LA GRANGE – It’s not often you see plants like big bluestem, purple coneflowers, goldenrod or New England aster growing in gardens in the Chicago suburbs. But all of those plants, as well as many other native Illinois plants, are in full bloom at the Spring Avenue Elementary School Learning Garden. The garden, which is behind the school adjacent to the playground, features primarily prairie plants that are native to Illinois.
The 1,200-square-foot garden, which began several years ago after the playground renovation, originally had been planted with fruits and vegetables. But Jenny Hall, chairwoman of the PTO Garden Committee, said when she became chairwoman, she wanted to take the garden in a different direction by planting mostly native plants, which are more sustainable.
“We created a little piece of the Illinois prairie. The plants are appropriate for the location of the garden. It has a lot of sun and medium-to-dry soil,” she explained. “We had been trying to grow things that needed a lot of water, and by planting native plants two years ago, once they’re established, they require very little water.”

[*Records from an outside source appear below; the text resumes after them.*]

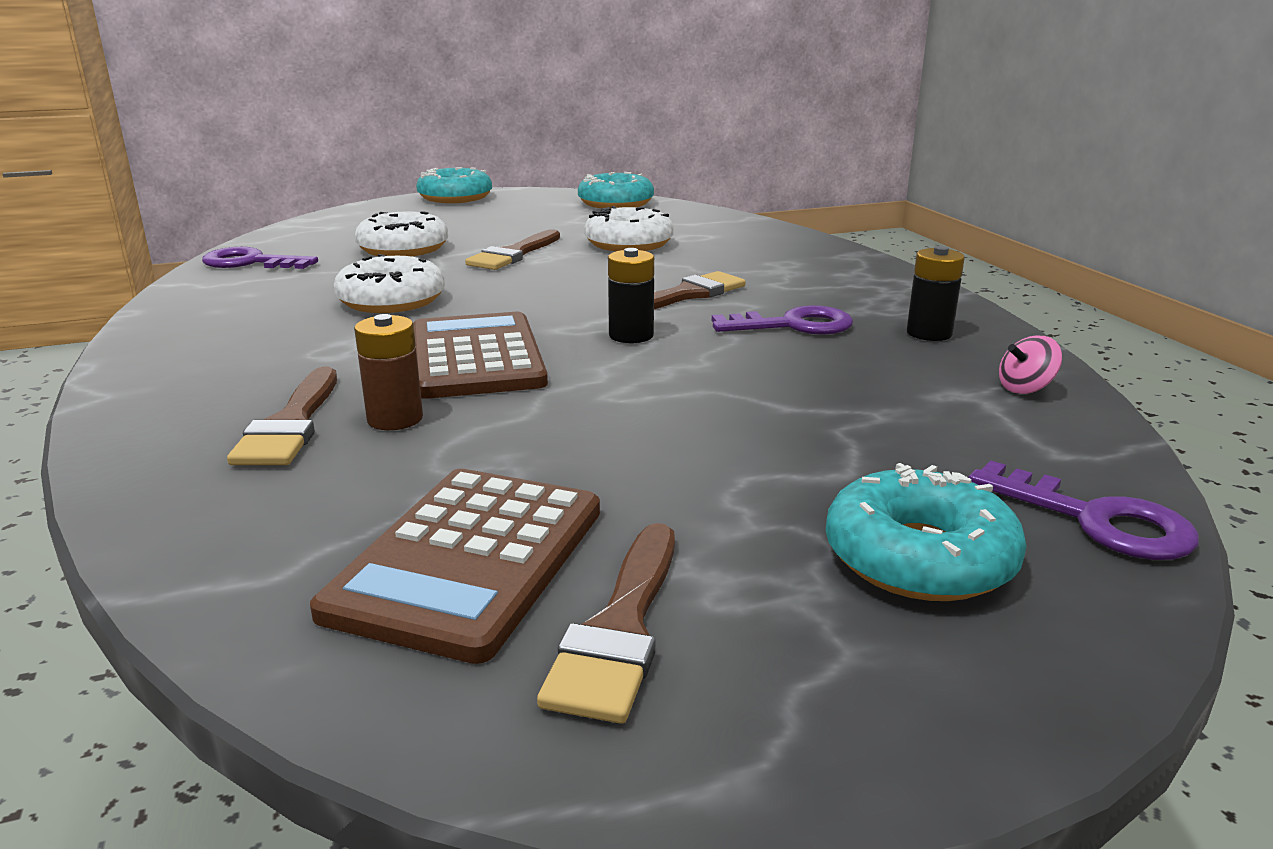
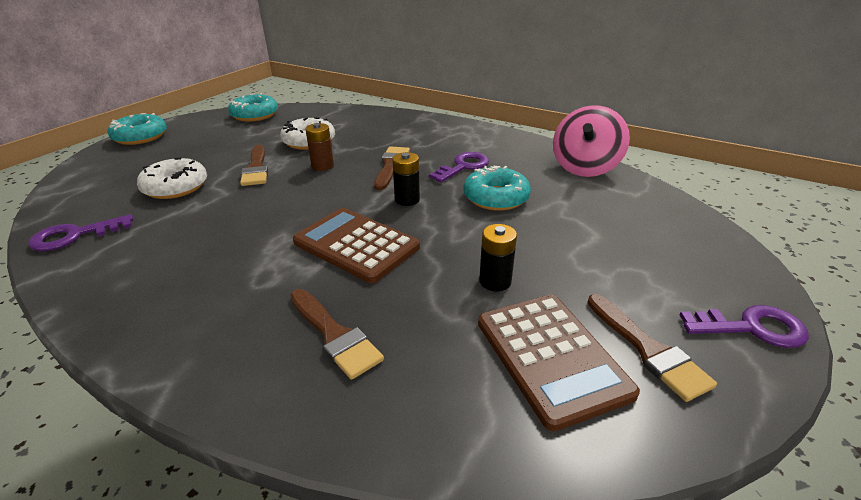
camera: 40 degrees left, 10 degrees up
(391, 301) = (238, 227): white donut -> none
(395, 419) = (383, 302): brown battery -> brown battery (322, 166)
(919, 558) = (670, 260): turquoise donut -> turquoise donut (496, 197)
(929, 333) = (516, 152): black battery -> black battery (495, 281)
(1025, 388) = (585, 167): pink spinning top -> pink spinning top, size x2.48
(1096, 520) = (684, 217): purple key -> purple key (752, 328)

Hall said originally, each class at the school would plant a crop, so the garden was a way for children to get involved with gardening and to learn more about where food comes from. But, it became difficult to maintain the crops over the summer. Now with the native plants, the children are able to learn more about the plants that were used by Native Americans.
“I hope to get the garden more involved in the curriculum, but it’s hard. I did give a talk to the fifth-graders during their Native American unit in social studies,” Hall said. “I showed them how Native Americans used the plants as food, as fiber for making baskets, and as medicine.”
Rose Naseef, a parent of children who went to the school, was one of two women who began the garden several years ago. While it was just a vegetable and fruit garden while she was involved, Naseef thinks growing native plants is a “fabulous” idea.
“They attract pollinators, they’re colorful and visually appealing and have deep roots that can absorb stormwater,” she said. “It teaches kids about sustainability and conserving water. My goal when we established the garden is to incorporate it into the curriculum and give students an opportunity for more hands-on learning.”
And the garden isn’t just for teaching kids about native plants; it serves an important purpose. It’s a certified Monarch Waystation, which means it has sufficient milkweed plants and water for a monarch butterfly habitat because the butterflies eat and lay eggs on milkweed. The population of monarchs has decreased in recent years, so the school wanted to help do its part to offer a habitat during the monarchs’ annual migration from Mexico to Canada.
“Because of farmland and development, their habitat has been destroyed,” Hall explained. “There are organizations that are trying to build up their habitats because it’s a species that people want to preserve. Monarch migration is considered a natural wonder because they go across the United States.”
The garden also is a certified wildlife habitat, which is overseen by the National Wildlife Federation. This means the garden has demonstrated it has sufficient resources for various species.
“We’ve shown we have enough food, water and cover for birds, insects and small animals. If you just have perennials in your garden, that’s not a certifiable habitat,” Hall said.
Hall, who is an avid gardener, believes every child should have a garden, and the school garden is a way for every child to take ownership. She said they often play in the garden during recess and are amazed some of the plants, which are up to 8 feet tall, are so large.
“It’s important to re-establish native plants and to regrow a native habitat,” Hall said. “And the kids see plants otherwise they’d never see…lots of unique plants that aren’t in home gardens.”